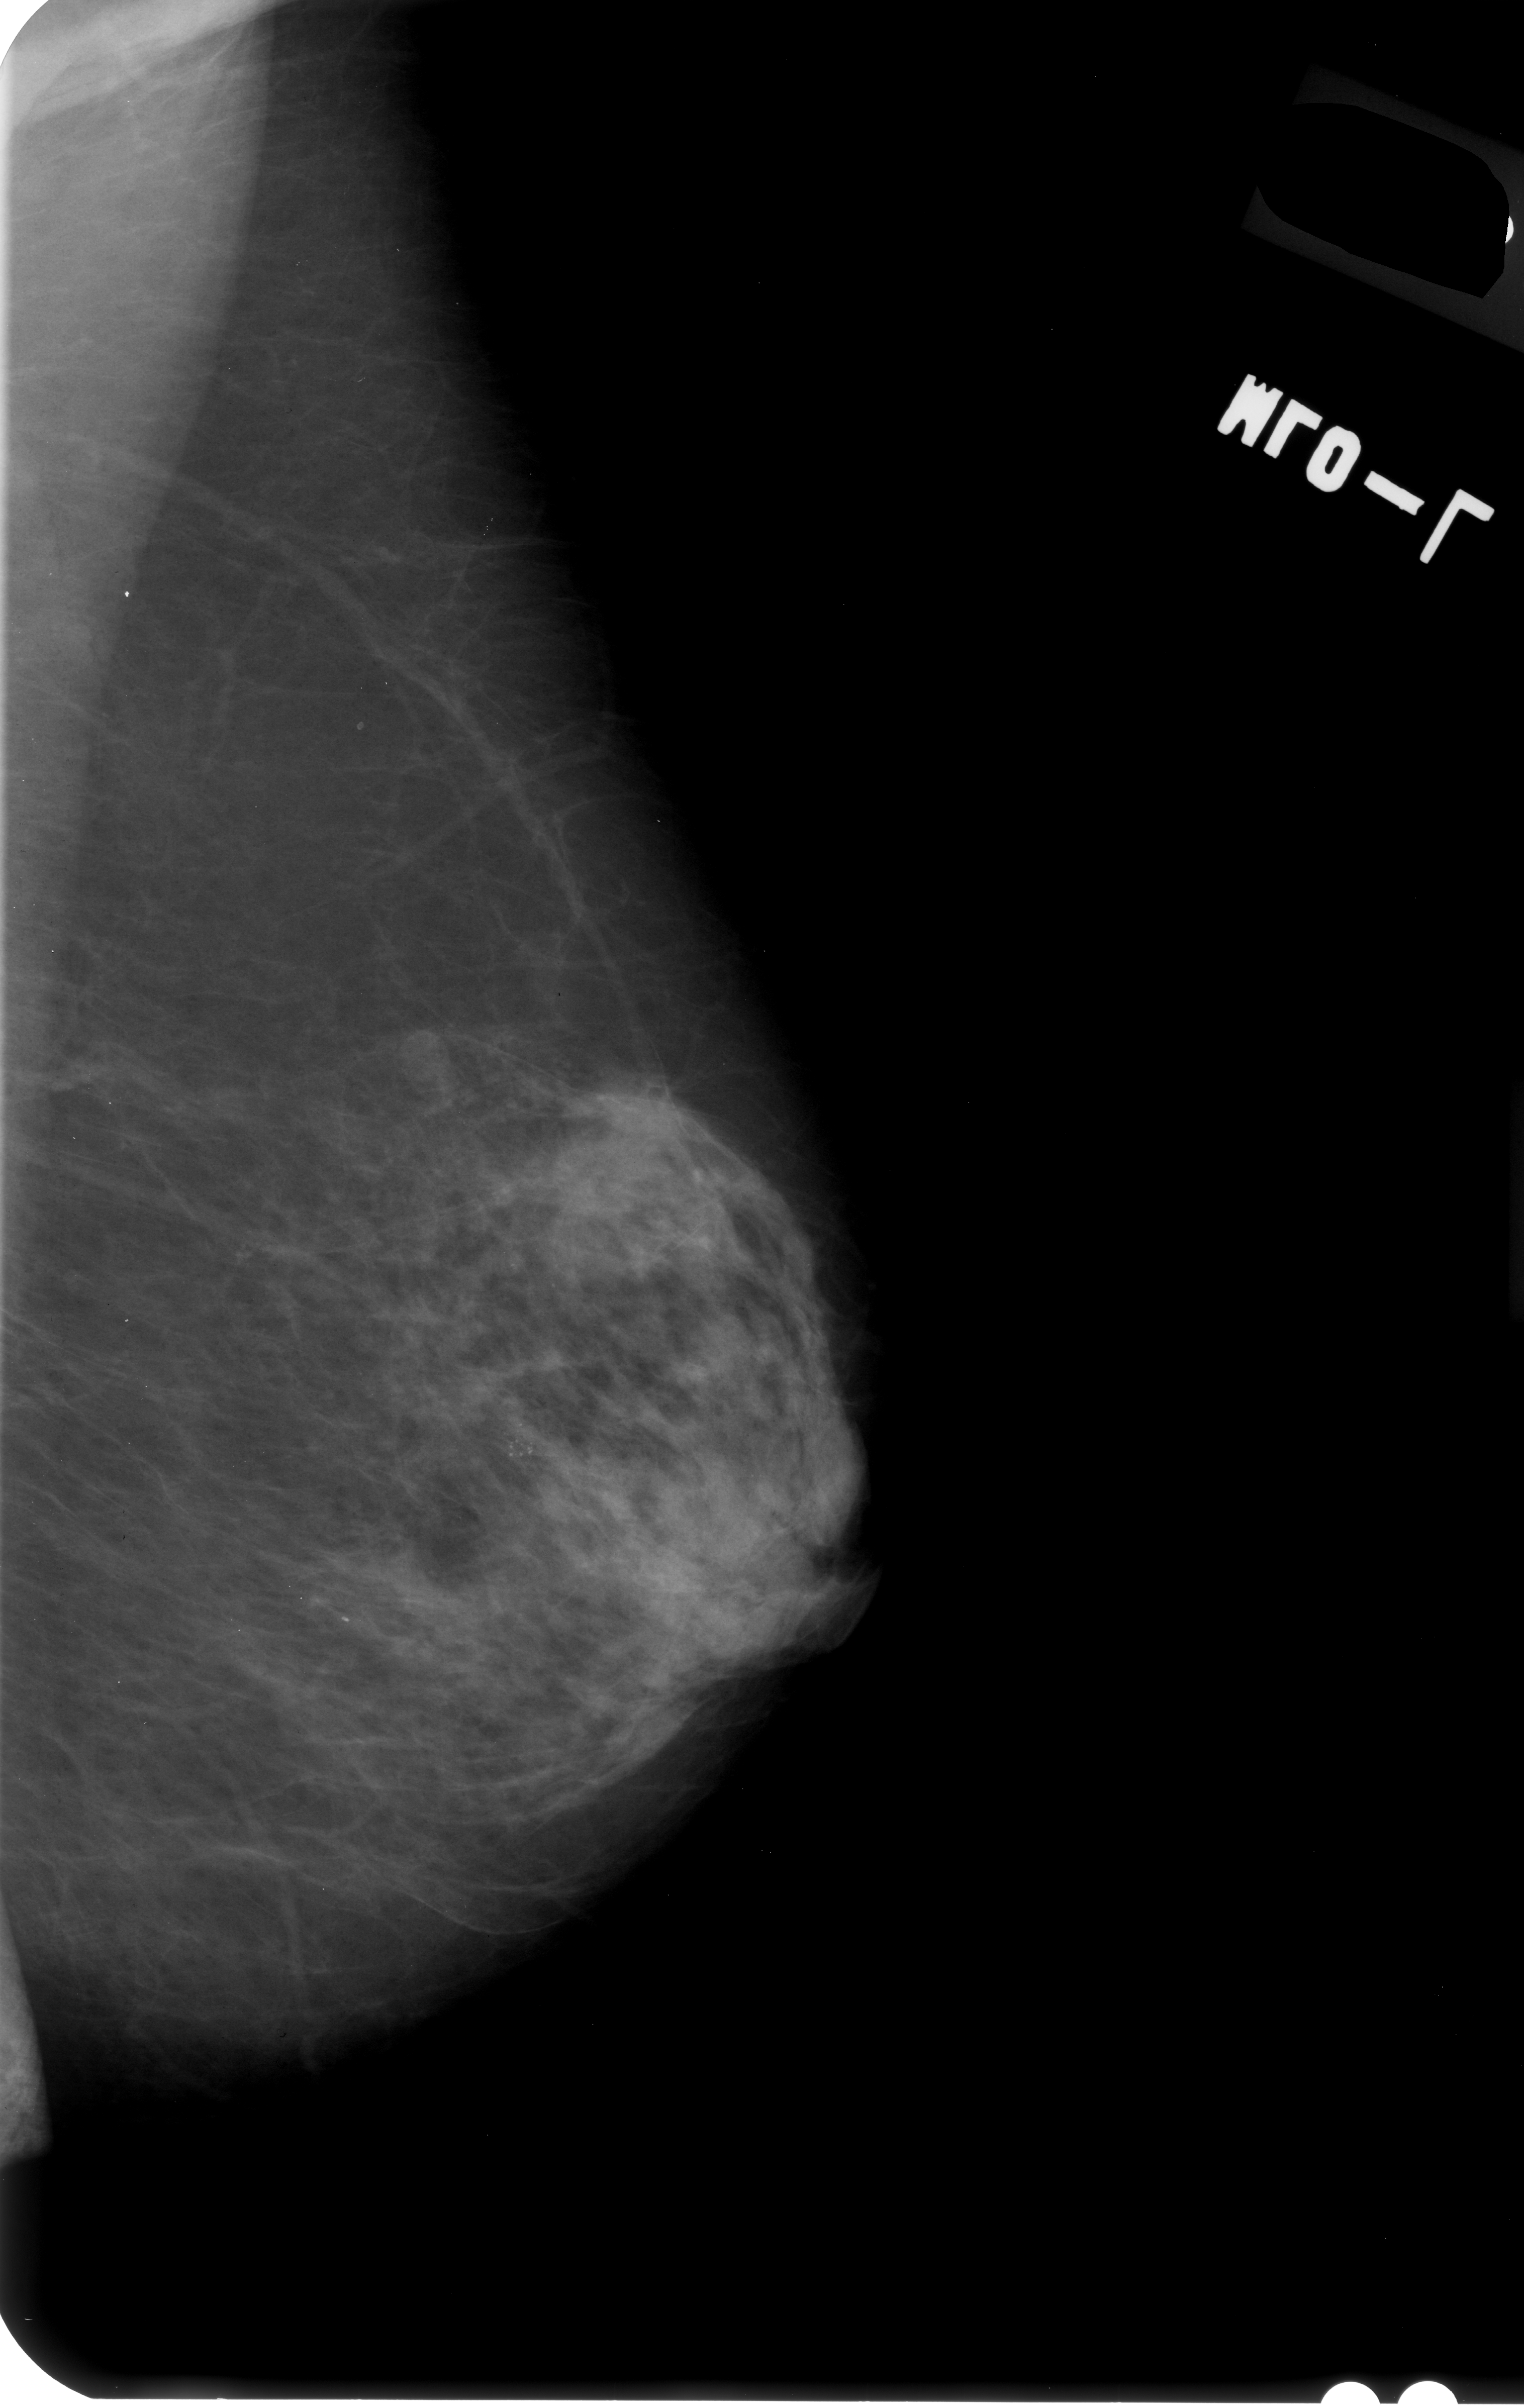
Scanned film-screen mammogram; left breast; mediolateral oblique (MLO) view; BI-RADS breast density category 2 (scale 1–4); 1524 × 2408 image matrix.
Marked abnormalities (boxes around the expert regions of interest):
- calcifications, morphology punctate / pleomorphic, distribution clustered; BI-RADS assessment category 4; pathology result (as recorded, not read from the image): malignant: bounding box (x1, y1, x2, y2) in pixels: (482, 1394, 576, 1496)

※

Task to complete:
Find the number of lines in the listing that carry the word "category". Only that figure should appear in the reply.

Response to this exercise:
2